"İçtihat Metni"
MAHKEMESİ : Kayseri Bölge Adliye Mahkemesi 5. Hukuk Dairesi
Yukarıda tarih ve numarası yazılı Bölge Adliye Mahkemesince verilen kararın müddeti içinde temyizen tetkiki davacı/borçlu tarafından istenmesi üzerine bu işle ilgili dosya daireye gönderilmiş olup, dava dosyası için Tetkik Hakimi ... tarafından düzenlenen rapor dinlendikten ve dosya içerisindeki tüm belgeler okunup incelendikten sonra işin gereği görüşülüp düşünüldü:
Sair temyiz itirazları yerinde değil ise de,
İİK'nin 170/3. maddesine göre; icra mahkemesi, 68/a maddesinin 4. fıkrasına göre yapacağı inceleme sonunda inkar edilen imzanın borçluya ait olmadığına kanaat getirirse itirazın kabulüne karar verir. İnkar edilen imzanın borçluya ait olduğu anlaşılırsa ve itiraz ile birlikte takip İİK'nin 170/2. maddesine göre durdurulmuşsa, borçlu sözü edilen senede dayanan takip konusu alacağın %20'sinden aşağı olmamak üzere inkar tazminatına ve takip konusu alacağın %10'u oranında para cezasına mahkum edilir ve itiraz reddedilir. Aynı maddenin dördüncü fıkrasında ise; “….İcra mahkemesi, itirazın kabulüne karar vermesi halinde senedi takibe koymada kötü niyeti veya ağır kusuru bulunduğu takdirde alacaklıyı senede dayanan takip konusu alacağın %20’sinden aşağı olmamak üzere tazminata ve alacağın %10’u oranında para cezasına mahkum eder.” hükmüne yer verilmiştir.

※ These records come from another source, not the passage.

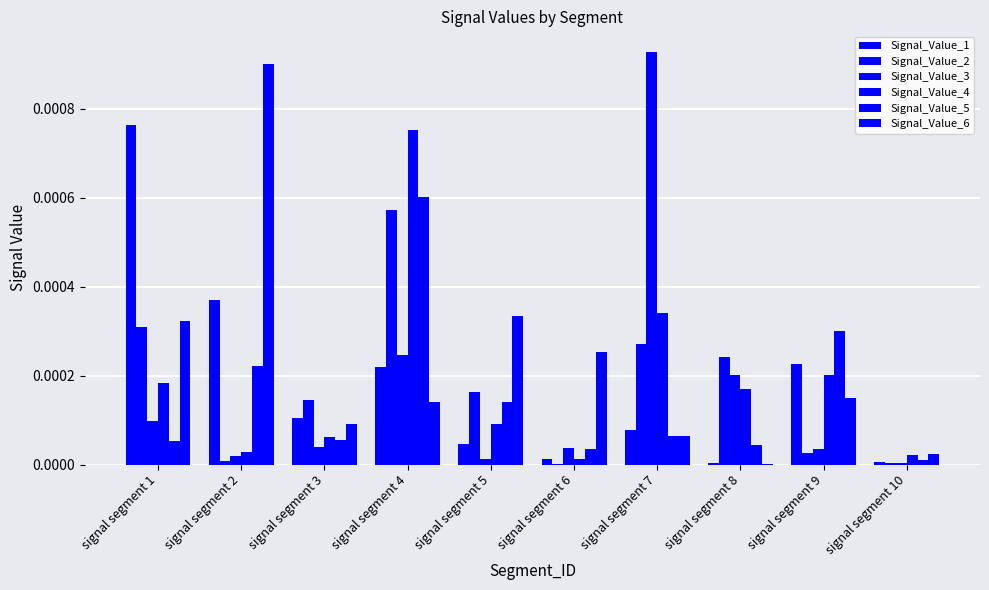

Rank the series at signal segment 1 from lowest to highest value.

Signal_Value_5, Signal_Value_3, Signal_Value_4, Signal_Value_2, Signal_Value_6, Signal_Value_1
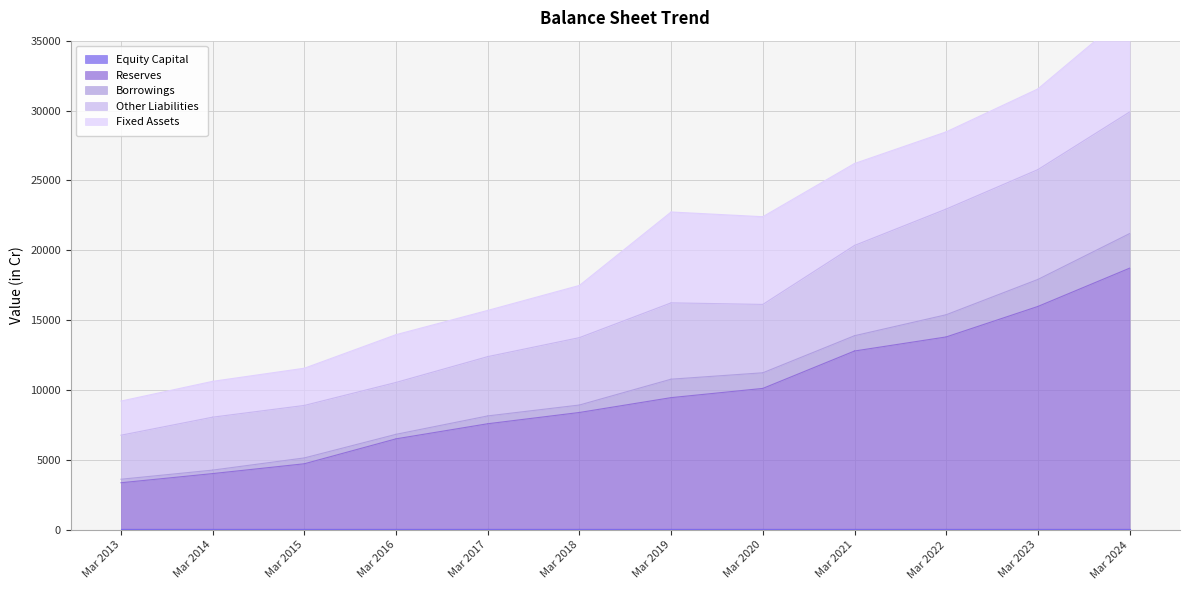

True or false: Reserves and Borrowings intersect in this chart.

False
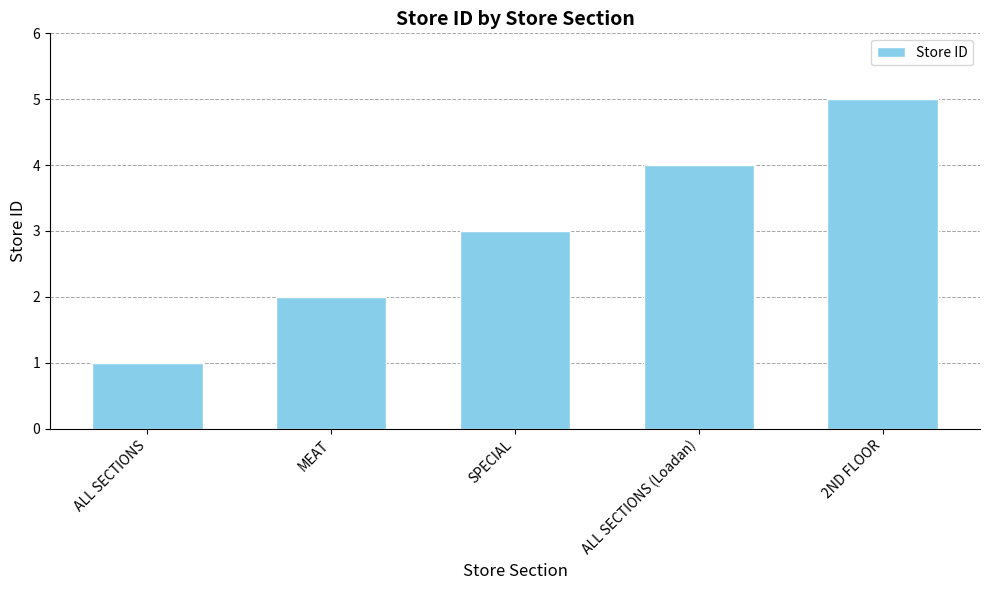

Which category has the lowest value across all series?

ALL SECTIONS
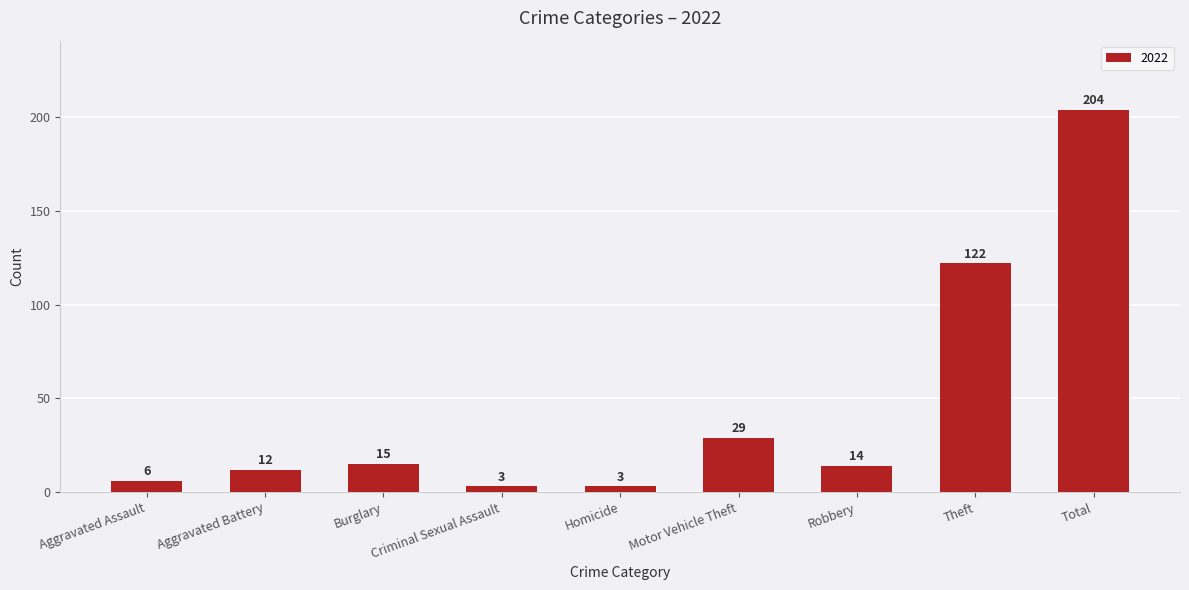

What is the label of the 5th bar from the right?

Homicide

Somut olayda, alacaklı tarafından 30.11.2022 tarihinde 530.000,00 TL miktarlı çeke dayalı olarak kambiyo senetlerine mahsus haciz yoluyla yapılan takipte, 426.400,00 TL asıl alacak üzerinden takibe geçildiği, bilirkişi incelemesi sonucunda imzanın borçlu şirketin yetkilisine ait olduğunun tespit edildiği ve mahkemece tensip kararı ile takibin tedbiren durdurulmasına karar verildiği anlaşıldığından İlk Derece Mahkemesince, imzaya itirazın reddi ile borçlu aleyhine tazminat ve para cezasına hükmedilmesi isabetli ise de, tazminat ve para cezasının alacaklı hakkında takibe geçilen asıl alacak miktarı olan 426.400 TL üzerinden hesaplanması gerekirken takip dayanağı çek bedeli olan 530.000,00 TL esas alınarak fazla tazminata ve para cezasına hükmedilmesi isabetsiz olup, kararın belirtilen nedenle bozulması gerekir ise de, anılan bu yanlışlığın giderilmesi yeniden yargılama yapılmasını zorunlu kılmadığından, İlk Derece Mahkemesi kararının düzeltilerek onanması gerekmiştir.
SONUÇ :
A) Borçlunun temyiz itirazlarının kısmen kabulü ile Kayseri Bölge Adliye Mahkemesi 5. Hukuk Dairesinin 07.05.2024 tarih ve 2024/650 E.- 2024/639 K. sayılı kararının, 5311 sayılı Kanun ile değişik İİK'nin 364/2. maddesi göndermesiyle uygulanması gereken 6100 sayılı HMK'nin 373/1. maddeleri uyarınca (KALDIRILMASINA),
B) Ürgüp İcra Hukuk Mahkemesinin 28.12.2023 tarih ve 2022/64 E.-2023/66 K. sayılı ESAS NO : 2024/4662
kararının hüküm fıkrasının tazminata ilişkin 2 numaralı bendi ile para cezasına ilişkin 3 numaralı bendinin tamamen çıkarılarak, yerlerine;
"2-İİK'nin 170/3. maddesi uyarınca asıl alacağın yüzde %20'si oranda hesaplanan 85.280 TL tazminatın davacıdan tahsiliyle davalıya verilmesine,
3-İİK'nin 170/3. maddesi uyarınca asıl alacağın yüzde %10 oranında hesaplanan 42.640,00 TL para cezasının davacıdan tahsiliyle hazineye irat kaydına," bentlerinin yazılmasına, kararın düzeltilmiş bu şekliyle 5311 sayılı Kanun ile değişik İİK'nin 364/2. maddesinin göndermesiyle uygulanması gereken 6100 sayılı HMK'nin 370/2. maddesi uyarınca (ONANMASINA), karar düzeltilerek onandığından harç alınmasına yer olmadığına, dosyanın İlk Derece Mahkemesine, kararın bir örneğinin Bölge Adliye Mahkemesine gönderilmesine, 21.11.2024 tarihinde oy birliğiyle karar verildi.